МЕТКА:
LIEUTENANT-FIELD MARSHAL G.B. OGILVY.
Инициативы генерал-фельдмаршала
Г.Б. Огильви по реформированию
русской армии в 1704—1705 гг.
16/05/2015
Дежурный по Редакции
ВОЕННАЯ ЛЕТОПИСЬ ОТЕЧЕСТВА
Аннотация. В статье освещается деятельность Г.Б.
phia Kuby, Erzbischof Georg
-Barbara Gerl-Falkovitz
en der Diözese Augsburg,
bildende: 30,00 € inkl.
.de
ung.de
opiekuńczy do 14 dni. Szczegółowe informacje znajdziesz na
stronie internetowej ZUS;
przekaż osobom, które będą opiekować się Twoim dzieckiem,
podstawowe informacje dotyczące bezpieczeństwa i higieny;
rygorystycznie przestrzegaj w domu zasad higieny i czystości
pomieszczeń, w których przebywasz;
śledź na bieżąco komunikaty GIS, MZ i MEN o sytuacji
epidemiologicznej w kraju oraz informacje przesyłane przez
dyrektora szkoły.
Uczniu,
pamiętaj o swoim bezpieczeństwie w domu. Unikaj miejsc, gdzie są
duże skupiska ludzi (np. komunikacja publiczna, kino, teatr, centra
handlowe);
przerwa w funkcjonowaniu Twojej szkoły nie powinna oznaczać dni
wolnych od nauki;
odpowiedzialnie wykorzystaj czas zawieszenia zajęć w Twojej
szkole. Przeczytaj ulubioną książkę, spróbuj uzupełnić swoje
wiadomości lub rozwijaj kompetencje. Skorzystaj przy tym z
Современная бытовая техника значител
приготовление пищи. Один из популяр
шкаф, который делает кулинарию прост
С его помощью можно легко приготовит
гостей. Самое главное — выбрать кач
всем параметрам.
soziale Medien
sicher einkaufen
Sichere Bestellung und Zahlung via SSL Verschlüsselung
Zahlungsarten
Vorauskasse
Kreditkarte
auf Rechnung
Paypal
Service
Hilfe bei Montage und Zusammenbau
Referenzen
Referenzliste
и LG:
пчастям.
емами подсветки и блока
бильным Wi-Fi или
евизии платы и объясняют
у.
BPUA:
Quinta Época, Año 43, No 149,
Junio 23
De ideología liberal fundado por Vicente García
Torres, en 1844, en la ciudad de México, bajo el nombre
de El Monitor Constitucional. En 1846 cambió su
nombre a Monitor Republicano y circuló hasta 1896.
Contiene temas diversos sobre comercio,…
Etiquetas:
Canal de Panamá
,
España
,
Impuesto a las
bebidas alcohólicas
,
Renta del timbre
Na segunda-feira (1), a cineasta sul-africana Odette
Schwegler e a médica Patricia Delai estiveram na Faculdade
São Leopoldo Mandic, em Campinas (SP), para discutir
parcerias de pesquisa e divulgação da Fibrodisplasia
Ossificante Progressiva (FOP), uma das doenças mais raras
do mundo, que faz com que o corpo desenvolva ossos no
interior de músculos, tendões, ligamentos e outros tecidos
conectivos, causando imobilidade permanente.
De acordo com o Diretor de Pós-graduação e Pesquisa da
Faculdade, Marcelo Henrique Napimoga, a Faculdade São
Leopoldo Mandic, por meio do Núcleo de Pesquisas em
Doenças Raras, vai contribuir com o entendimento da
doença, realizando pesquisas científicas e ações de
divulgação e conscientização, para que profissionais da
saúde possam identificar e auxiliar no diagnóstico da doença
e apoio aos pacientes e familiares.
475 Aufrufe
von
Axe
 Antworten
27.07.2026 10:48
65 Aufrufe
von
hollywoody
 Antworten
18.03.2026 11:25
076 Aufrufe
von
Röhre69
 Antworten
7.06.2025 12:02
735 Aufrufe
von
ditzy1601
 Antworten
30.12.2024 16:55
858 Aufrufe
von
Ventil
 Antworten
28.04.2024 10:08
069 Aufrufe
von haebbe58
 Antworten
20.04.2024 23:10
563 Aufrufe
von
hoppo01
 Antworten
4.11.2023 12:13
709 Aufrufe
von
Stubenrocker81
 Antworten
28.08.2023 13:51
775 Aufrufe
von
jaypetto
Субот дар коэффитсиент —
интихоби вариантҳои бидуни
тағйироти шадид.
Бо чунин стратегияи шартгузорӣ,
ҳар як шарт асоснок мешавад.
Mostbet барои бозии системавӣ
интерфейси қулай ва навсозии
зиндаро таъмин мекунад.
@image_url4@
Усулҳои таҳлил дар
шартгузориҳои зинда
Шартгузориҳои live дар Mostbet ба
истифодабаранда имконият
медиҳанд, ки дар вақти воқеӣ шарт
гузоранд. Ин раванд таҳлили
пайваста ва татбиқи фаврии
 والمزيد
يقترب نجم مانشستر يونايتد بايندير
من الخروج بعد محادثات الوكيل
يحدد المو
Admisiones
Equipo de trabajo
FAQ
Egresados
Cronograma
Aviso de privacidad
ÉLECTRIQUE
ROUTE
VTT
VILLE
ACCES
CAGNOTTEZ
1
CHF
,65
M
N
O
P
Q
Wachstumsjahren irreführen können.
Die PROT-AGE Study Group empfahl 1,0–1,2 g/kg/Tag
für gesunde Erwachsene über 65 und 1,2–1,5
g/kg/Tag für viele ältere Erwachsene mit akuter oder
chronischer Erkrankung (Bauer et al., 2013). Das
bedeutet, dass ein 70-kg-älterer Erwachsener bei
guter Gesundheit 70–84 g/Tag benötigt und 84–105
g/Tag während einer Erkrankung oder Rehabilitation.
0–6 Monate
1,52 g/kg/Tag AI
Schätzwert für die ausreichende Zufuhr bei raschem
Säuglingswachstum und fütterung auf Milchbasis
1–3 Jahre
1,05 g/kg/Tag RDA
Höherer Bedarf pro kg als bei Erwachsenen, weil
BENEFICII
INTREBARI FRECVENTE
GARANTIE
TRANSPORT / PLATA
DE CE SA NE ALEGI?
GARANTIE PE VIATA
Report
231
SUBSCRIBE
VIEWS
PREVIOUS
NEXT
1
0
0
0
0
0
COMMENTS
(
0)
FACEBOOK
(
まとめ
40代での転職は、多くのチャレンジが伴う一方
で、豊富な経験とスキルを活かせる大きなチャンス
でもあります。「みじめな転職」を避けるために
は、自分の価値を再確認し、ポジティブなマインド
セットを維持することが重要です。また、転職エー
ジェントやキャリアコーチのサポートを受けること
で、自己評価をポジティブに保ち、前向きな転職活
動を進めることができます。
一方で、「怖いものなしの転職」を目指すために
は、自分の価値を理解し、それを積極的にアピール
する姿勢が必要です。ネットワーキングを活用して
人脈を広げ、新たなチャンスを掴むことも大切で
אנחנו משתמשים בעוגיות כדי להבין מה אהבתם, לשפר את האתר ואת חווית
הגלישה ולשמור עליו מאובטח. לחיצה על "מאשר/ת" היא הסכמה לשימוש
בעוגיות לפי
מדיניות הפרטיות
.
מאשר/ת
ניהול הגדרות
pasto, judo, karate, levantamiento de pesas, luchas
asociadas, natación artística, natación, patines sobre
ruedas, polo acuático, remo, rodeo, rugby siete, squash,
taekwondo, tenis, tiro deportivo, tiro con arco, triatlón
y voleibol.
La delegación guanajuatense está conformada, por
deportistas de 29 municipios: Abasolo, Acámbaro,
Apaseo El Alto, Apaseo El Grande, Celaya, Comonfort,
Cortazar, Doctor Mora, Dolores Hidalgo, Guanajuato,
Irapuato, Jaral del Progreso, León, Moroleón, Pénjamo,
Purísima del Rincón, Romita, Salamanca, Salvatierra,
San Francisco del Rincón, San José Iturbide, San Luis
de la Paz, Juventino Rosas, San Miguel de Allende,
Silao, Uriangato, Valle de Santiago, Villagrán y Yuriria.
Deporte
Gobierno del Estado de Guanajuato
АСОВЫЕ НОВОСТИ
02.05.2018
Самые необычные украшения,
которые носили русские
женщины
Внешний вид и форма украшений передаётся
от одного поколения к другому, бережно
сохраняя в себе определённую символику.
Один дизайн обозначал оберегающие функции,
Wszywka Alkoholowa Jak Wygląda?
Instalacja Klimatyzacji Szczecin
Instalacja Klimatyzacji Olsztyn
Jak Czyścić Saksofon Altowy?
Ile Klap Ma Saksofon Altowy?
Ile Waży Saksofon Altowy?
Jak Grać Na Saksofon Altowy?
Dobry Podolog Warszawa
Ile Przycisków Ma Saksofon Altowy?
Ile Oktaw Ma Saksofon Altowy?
---*---
# Activity
Arrange every line from the start of the rows above through the line containing "wolnych od nauki;", inclusive, as a Markdown table with the columns No. and Line, numbering the lines in order and leaving out blank ones.

# Task answer
| No. | Line |
|---|---|
| 1 | МЕТКА: |
| 2 | LIEUTENANT-FIELD MARSHAL G.B. OGILVY. |
| 3 | Инициативы генерал-фельдмаршала |
| 4 | Г.Б. Огильви по реформированию |
| 5 | русской армии в 1704—1705 гг. |
| 6 | 16/05/2015 |
| 7 | Дежурный по Редакции |
| 8 | ВОЕННАЯ ЛЕТОПИСЬ ОТЕЧЕСТВА |
| 9 | Аннотация. В статье освещается деятельность Г.Б. |
| 10 | phia Kuby, Erzbischof Georg |
| 11 | -Barbara Gerl-Falkovitz |
| 12 | en der Diözese Augsburg, |
| 13 | bildende: 30,00 € inkl. |
| 14 | .de |
| 15 | ung.de |
| 16 | opiekuńczy do 14 dni. Szczegółowe informacje znajdziesz na |
| 17 | stronie internetowej ZUS; |
| 18 | przekaż osobom, które będą opiekować się Twoim dzieckiem, |
| 19 | podstawowe informacje dotyczące bezpieczeństwa i higieny; |
| 20 | rygorystycznie przestrzegaj w domu zasad higieny i czystości |
| 21 | pomieszczeń, w których przebywasz; |
| 22 | śledź na bieżąco komunikaty GIS, MZ i MEN o sytuacji |
| 23 | epidemiologicznej w kraju oraz informacje przesyłane przez |
| 24 | dyrektora szkoły. |
| 25 | Uczniu, |
| 26 | pamiętaj o swoim bezpieczeństwie w domu. Unikaj miejsc, gdzie są |
| 27 | duże skupiska ludzi (np. komunikacja publiczna, kino, teatr, centra |
| 28 | handlowe); |
| 29 | przerwa w funkcjonowaniu Twojej szkoły nie powinna oznaczać dni |
| 30 | wolnych od nauki; |